For executive coaching, this means that if we fail to intervene as our service matures, we are headed for an inevitable decline in sales, where coaches may still retain some loyal customers, yet the number of new clients will decline. As the market shrinks, coaches will increasingly find it difficult to sustain themselves with the decreased level of activity and many may be forced to leave the profession. Ultimately, a new product or service could replace executive coaching.

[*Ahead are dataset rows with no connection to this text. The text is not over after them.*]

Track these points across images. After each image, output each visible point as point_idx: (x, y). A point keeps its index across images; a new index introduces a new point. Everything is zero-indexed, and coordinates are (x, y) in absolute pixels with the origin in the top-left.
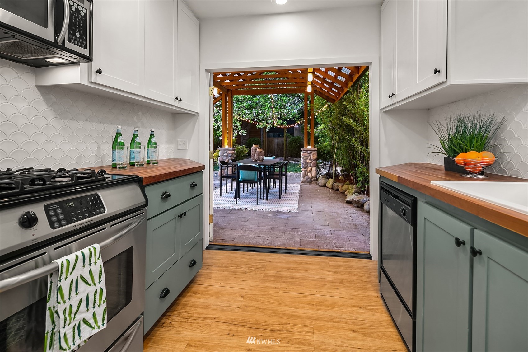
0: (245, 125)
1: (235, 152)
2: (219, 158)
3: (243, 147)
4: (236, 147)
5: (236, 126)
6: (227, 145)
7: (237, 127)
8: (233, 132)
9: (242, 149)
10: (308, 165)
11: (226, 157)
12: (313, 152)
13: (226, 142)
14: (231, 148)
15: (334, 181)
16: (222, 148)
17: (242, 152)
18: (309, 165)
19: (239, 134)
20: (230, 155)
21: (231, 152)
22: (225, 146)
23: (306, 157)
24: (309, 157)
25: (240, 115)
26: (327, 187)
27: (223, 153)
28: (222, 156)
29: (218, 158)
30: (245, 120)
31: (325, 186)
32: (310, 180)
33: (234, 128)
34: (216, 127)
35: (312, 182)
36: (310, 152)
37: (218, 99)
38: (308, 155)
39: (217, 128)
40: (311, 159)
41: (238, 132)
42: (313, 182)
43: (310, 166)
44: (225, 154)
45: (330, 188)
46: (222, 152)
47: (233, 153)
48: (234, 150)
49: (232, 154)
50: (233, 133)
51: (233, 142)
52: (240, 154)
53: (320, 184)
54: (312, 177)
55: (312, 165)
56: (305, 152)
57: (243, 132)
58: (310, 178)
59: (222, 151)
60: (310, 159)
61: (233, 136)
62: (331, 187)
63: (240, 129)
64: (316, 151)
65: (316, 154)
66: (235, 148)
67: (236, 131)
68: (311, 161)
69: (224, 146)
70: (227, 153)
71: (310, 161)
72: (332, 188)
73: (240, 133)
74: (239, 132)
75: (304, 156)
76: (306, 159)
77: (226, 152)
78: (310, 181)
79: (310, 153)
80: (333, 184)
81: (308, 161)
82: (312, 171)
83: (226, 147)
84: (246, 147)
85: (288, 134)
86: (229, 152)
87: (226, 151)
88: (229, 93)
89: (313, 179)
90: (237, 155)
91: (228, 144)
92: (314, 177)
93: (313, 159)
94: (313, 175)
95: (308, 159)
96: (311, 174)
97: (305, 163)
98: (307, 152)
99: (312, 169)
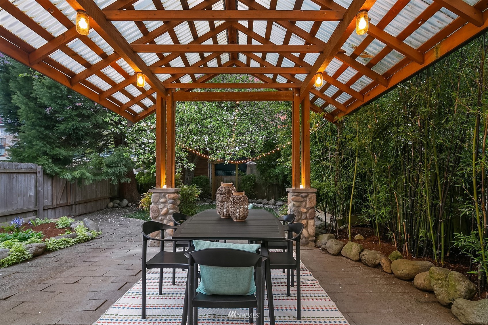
0: (192, 157)
1: (180, 195)
2: (151, 206)
3: (193, 187)
4: (180, 187)
5: (180, 157)
6: (165, 184)
7: (181, 160)
8: (176, 166)
9: (191, 190)
10: (301, 216)
11: (162, 205)
12: (310, 195)
13: (163, 179)
14: (173, 190)
15: (360, 246)
16: (157, 189)
17: (191, 195)
18: (304, 216)
19: (184, 169)
20: (170, 201)
21: (172, 196)
22: (162, 185)
23: (299, 203)
24: (304, 203)
25: (185, 142)
26: (342, 256)
27: (158, 198)
28: (157, 202)
29: (149, 207)
30: (192, 151)
31: (339, 254)
32: (306, 241)
33: (177, 161)
34: (150, 159)
35: (308, 243)
36: (306, 194)
37: (151, 110)
38: (302, 200)
39: (151, 161)
40: (307, 206)
41: (182, 167)
42: (310, 244)
43: (305, 217)
44: (162, 200)
45: (354, 259)
46: (156, 196)
47: (176, 198)
48: (178, 193)
49: (174, 199)
50: (176, 168)
51: (176, 180)
52: (187, 198)
53: (330, 251)
54: (310, 236)
55: (308, 215)
56: (297, 196)
57: (190, 166)
58: (305, 238)
59: (155, 194)
60: (305, 207)
61: (176, 172)
62: (357, 258)
63: (185, 162)
64: (315, 192)
65: (315, 199)
66: (179, 190)
67: (180, 165)
68: (307, 209)
69: (160, 185)
70: (166, 198)
71: (305, 210)
72: (359, 260)
73: (185, 167)
74: (184, 165)
75: (295, 201)
76: (299, 207)
77: (164, 196)
78: (306, 243)
79: (306, 197)
80: (360, 253)
81: (301, 209)
82: (309, 225)
83: (165, 187)
84: (197, 187)
85: (240, 172)
86: (169, 196)
87: (163, 194)
88: (169, 95)
89: (311, 239)
90: (183, 200)
91: (167, 183)
92: (312, 236)
93: (310, 206)
94: (309, 232)
95: (302, 207)
96: (308, 231)
97: (298, 213)
98: (300, 194)
99: (309, 223)
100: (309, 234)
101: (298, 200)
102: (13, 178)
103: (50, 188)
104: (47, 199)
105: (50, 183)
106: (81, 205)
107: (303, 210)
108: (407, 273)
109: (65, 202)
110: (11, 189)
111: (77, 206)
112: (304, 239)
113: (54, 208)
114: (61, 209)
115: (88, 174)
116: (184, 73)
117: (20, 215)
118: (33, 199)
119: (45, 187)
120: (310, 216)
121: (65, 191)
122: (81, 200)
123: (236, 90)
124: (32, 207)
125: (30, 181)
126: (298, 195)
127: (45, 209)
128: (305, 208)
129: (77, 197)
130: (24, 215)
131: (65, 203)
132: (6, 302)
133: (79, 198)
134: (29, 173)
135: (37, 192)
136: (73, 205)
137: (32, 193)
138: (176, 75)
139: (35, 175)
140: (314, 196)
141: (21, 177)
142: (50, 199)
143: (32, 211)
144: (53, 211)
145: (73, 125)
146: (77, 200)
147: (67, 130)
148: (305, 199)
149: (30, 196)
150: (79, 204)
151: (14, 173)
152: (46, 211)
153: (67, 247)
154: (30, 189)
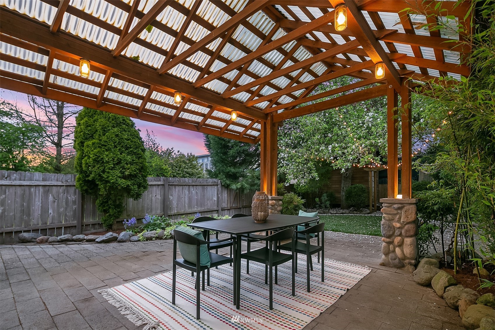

Stewardship for the profession of executive coaching dictates that we pay attention to the product cycle and act accordingly. As stewards of the profession we must do everything we can to ensure that clients have a very positive experience of executive coaching.  Clients should not only become committed, loyal users of our product, but become advocates and “raving fans” thus further building the market. As our service matures, we need to determine how to respond as a professional community to keep our service relevant, strong, and agile. We offer the following recommendations to meet the current challenges of our profession. We hope that these recommendations will initiate an urgent dialogue and result in actions that will maintain and sustain the health of our profession.

1. Provide leadership

In a maturing market it is essential to meet the increasing demands of clients. As a profession we must assure the quality of services, support innovation, document successes and impact, and communicate the results of these efforts in a unified voice. To accomplish these ends, the executive coaching community needs leadership. Our community currently lacks a common vision compelling us to act in alignment.